New Orleans Congressman Al Green from Houston was raised in New Orleans so he generously jumped at the chance to come over to address Local 100 United Labor Unions leaders from Texas, Arkansas, and Louisiana at the closing of our annual leadership conference. In talking about issues for veterans, immigrants, minorities, the infirm, workers, and all of what he called, “the least, the last, and the lost,” he hit responsive cords with everyone, but the notion of putting living wages into federal legislation probably brought the most serious attention.
Green told us he had introduced a bill in Congress called L.A.W., the Living American Wage Act. Basically, his is among many efforts to try to finally raise the federal minimum wage, but with a different twist. He wants to address the ongoing and crippling stalemate that finds lower wage workers continually stuck for years while their wages are frozen and the cost of living increases. Rather than just index the minimum wage to the Consumer Price Index, he proposes in LAW to index the wage to the poverty rate to guarantee that workers are always making enough to keep out of poverty. He proposes the level at 15% over the poverty level.

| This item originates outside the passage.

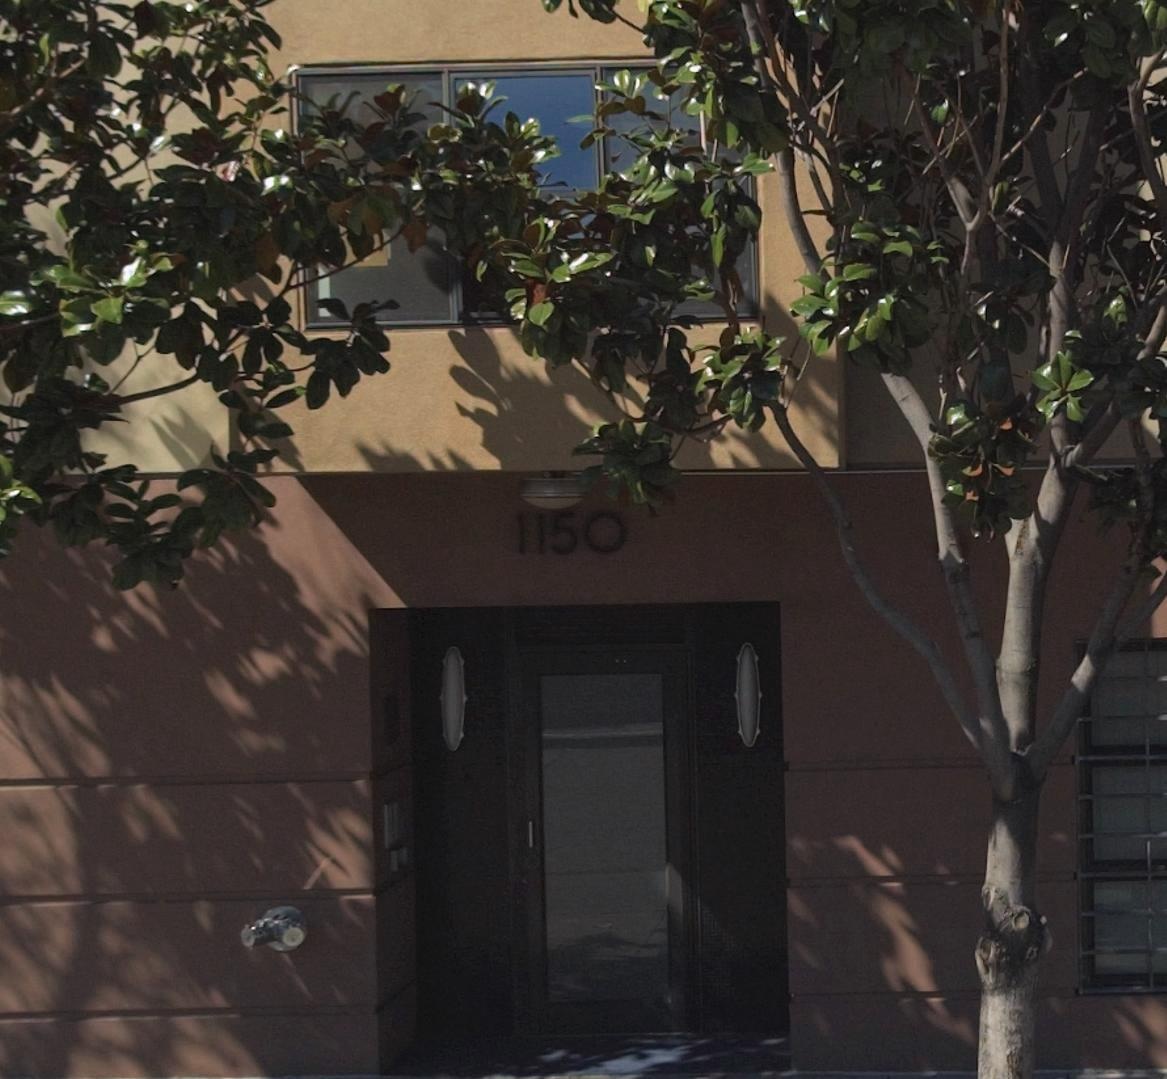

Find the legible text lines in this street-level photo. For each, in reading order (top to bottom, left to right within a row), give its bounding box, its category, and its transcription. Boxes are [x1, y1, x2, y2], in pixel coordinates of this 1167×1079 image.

You’re thinking, “Who cares, it doesn’t have a chance anyway,” but this is not as crazy as you think as an argument in the debate, regardless of the eventual outcome. We desperately need to index to something, everyone must agree. To trap workers in a vicious cycle between always being frozen or having to try to catch-up is ridiculous. When the Fair Labor Standards Act was initially passed there was extensive debate at that time, albeit when we still saw ourselves as an industrial country, of setting the minimum wage level as a percentage of the average industrial wage. Had those proposals won, we would be living in a different country today. Given the level of inequality and the role that the minimum wage plays in making it structural, perhaps looking “down” at the poverty level now makes more sense than looking up at the manufacturing wage, but let’s at least all agree with Congressman Green that we need to look somewhere, and do something.
There has been no movement on an increase in the minimum wage since President Obama’s remarks earlier this year that it was a priority. I’m not sure who it is a priority for other than lower wage workers though and that may be why we’re hearing so little and seeing nothing about this measure these days.